Given information >>
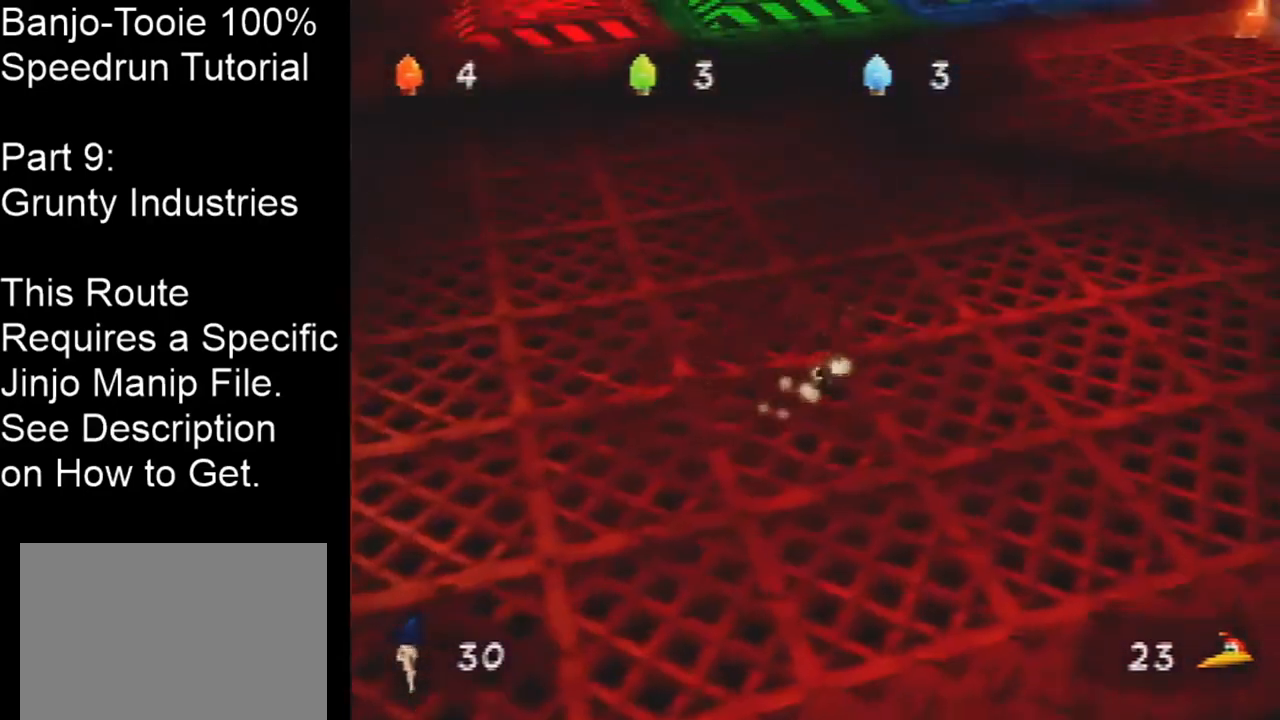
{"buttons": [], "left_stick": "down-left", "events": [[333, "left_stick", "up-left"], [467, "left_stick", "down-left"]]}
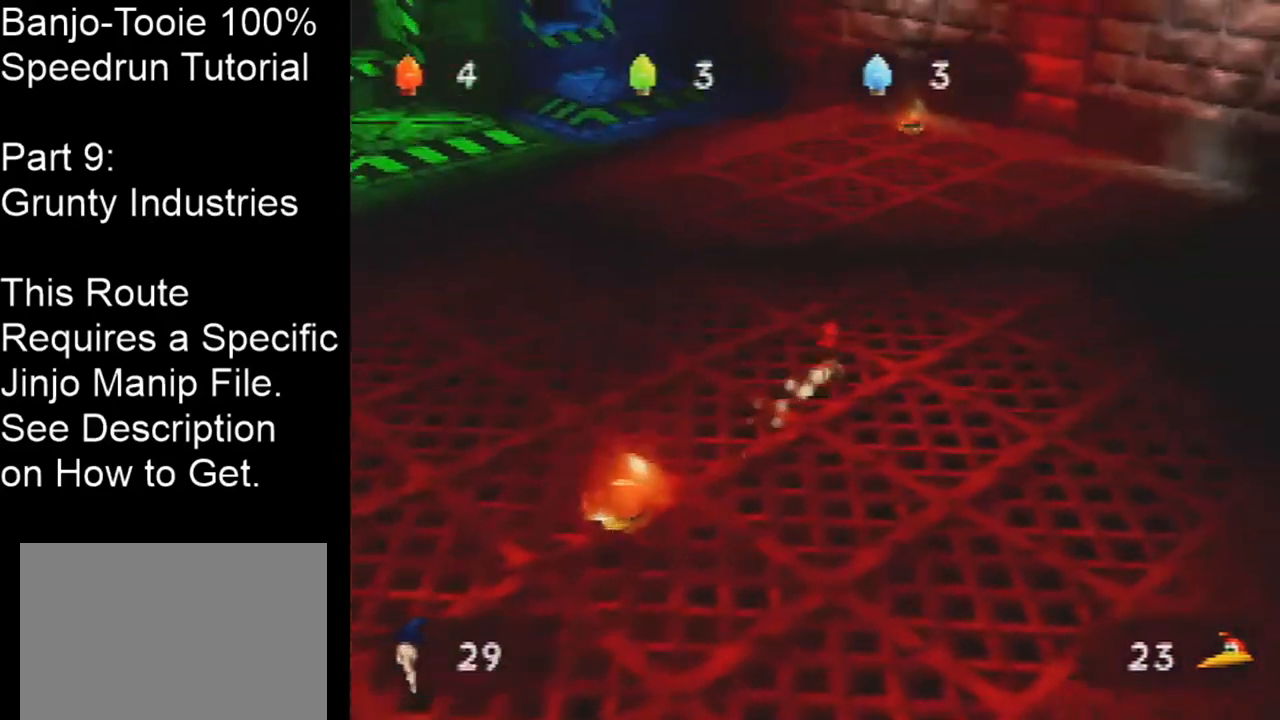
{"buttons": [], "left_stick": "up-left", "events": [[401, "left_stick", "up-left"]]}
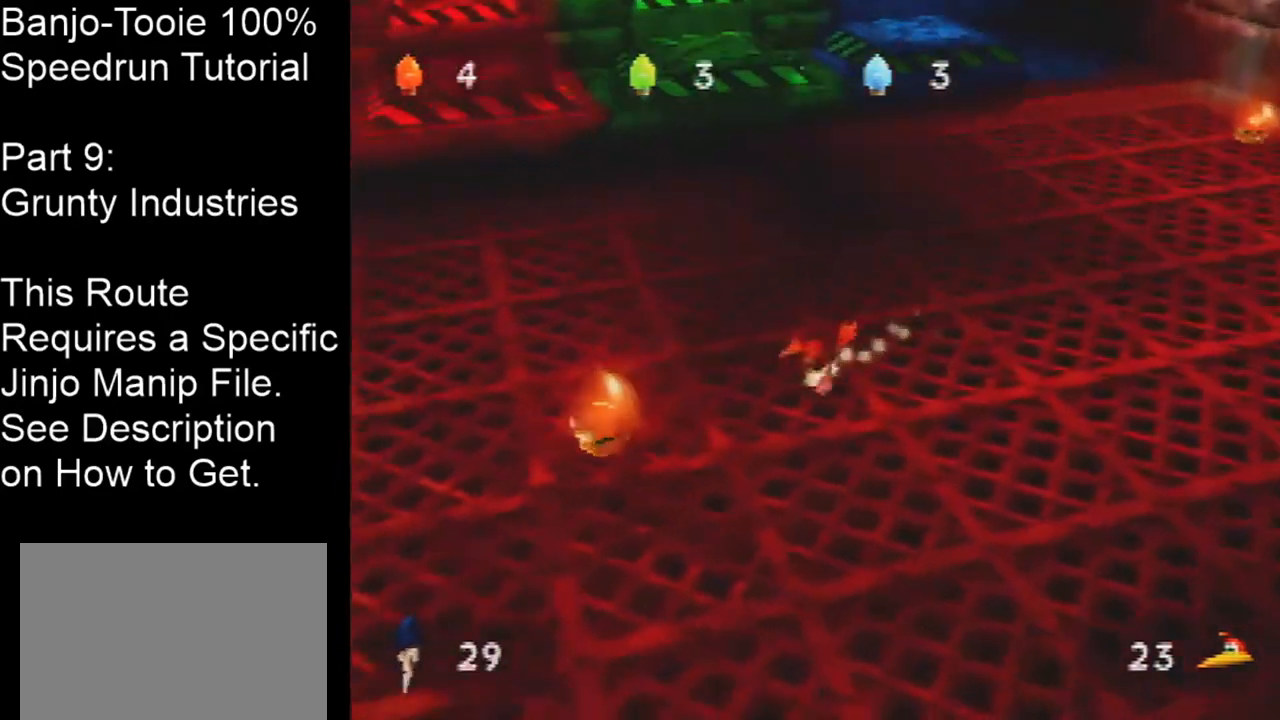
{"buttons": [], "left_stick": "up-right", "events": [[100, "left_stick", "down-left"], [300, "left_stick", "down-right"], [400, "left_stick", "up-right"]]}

--

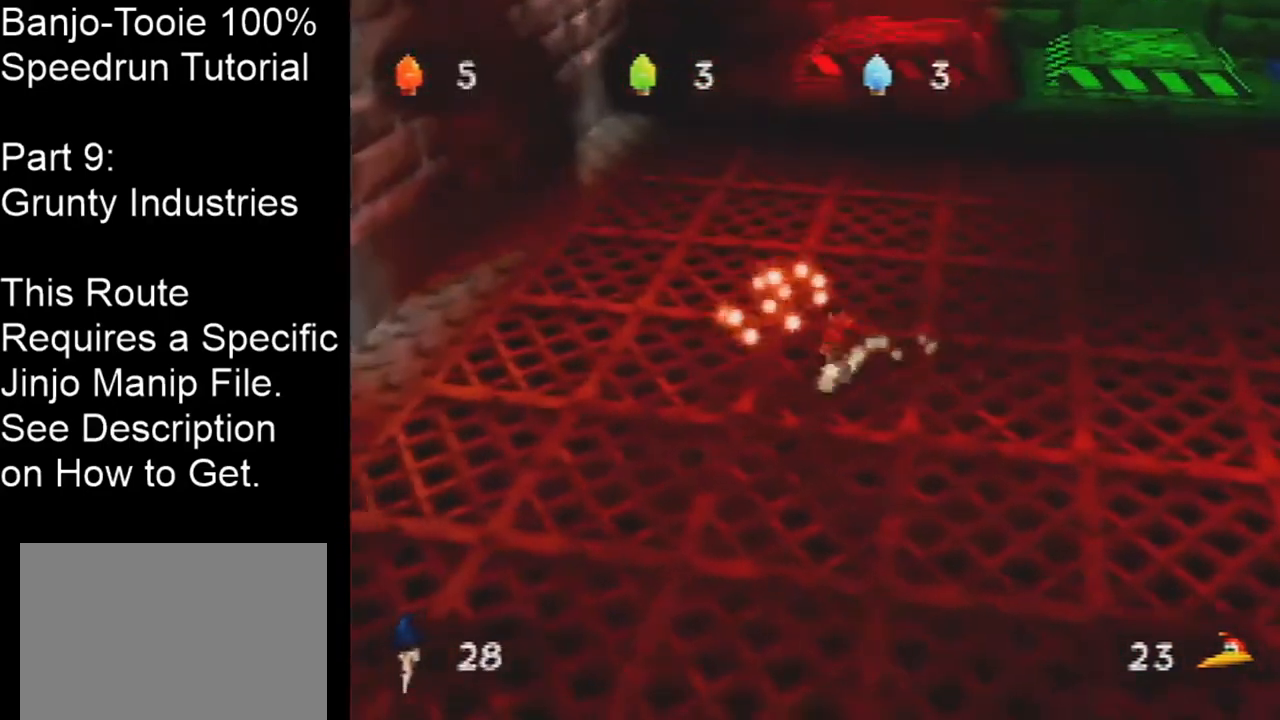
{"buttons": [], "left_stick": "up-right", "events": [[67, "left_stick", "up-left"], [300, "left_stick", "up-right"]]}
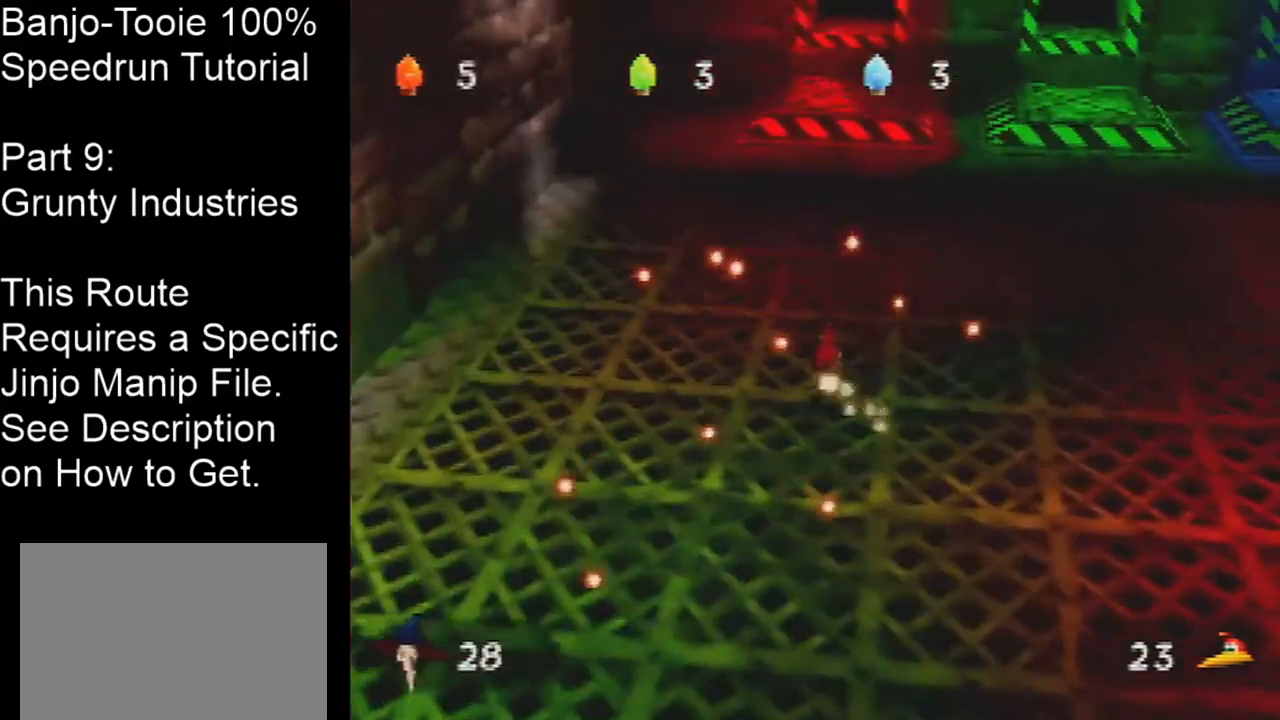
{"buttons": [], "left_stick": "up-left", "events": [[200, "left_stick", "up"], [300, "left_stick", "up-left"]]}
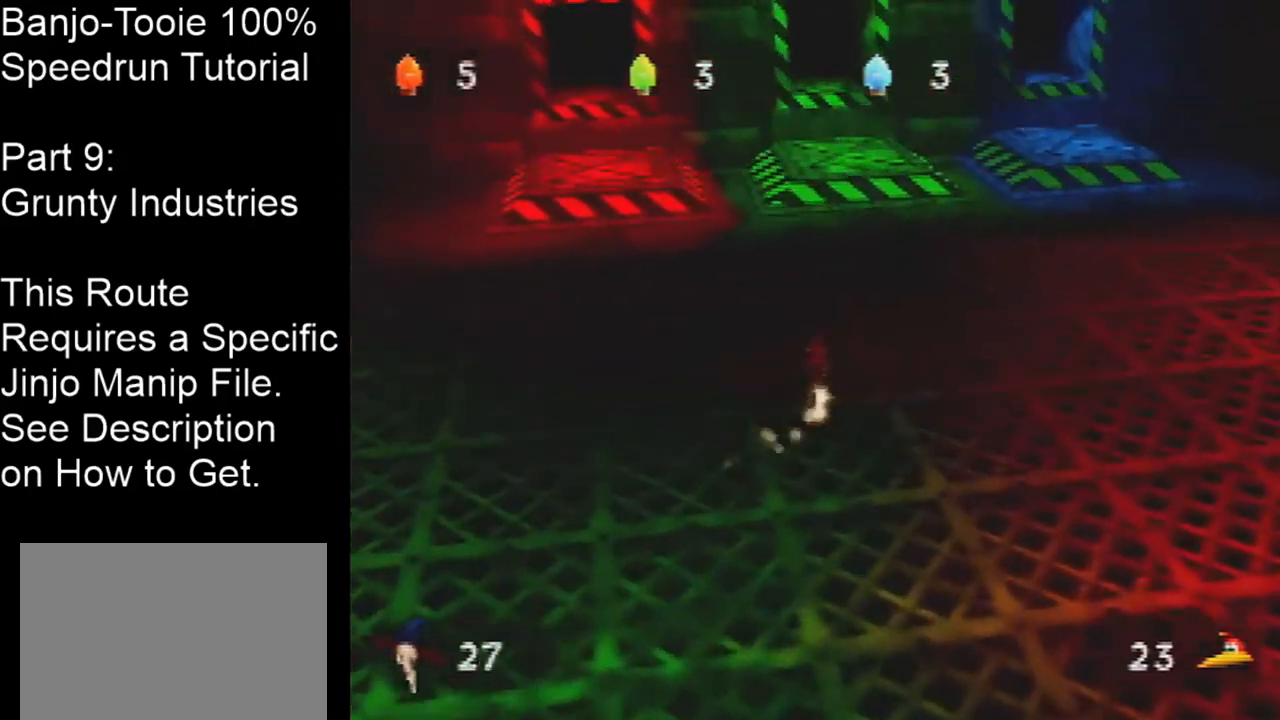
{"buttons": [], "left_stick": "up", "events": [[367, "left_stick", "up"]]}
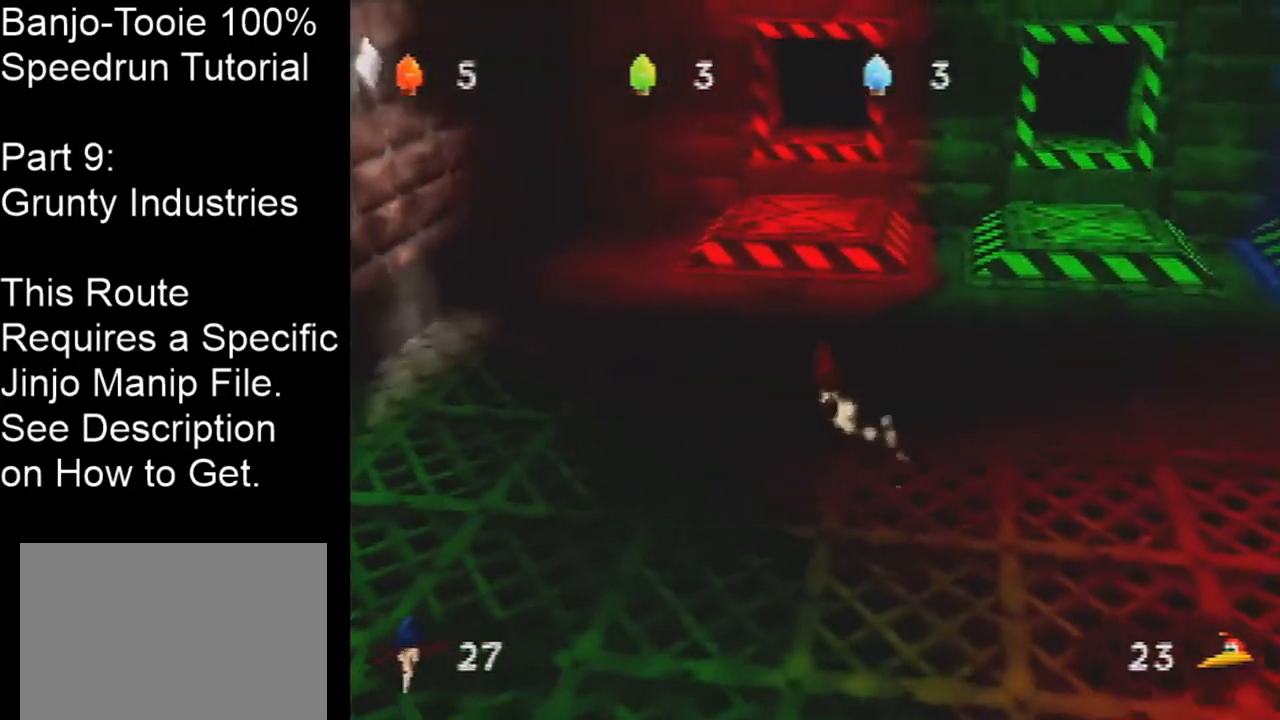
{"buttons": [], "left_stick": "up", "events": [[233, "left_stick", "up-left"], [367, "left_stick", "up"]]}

Task details >> Some lines of the data above may hold the word "right"; state how many do, and give only that number.

Response to this exercise >> 2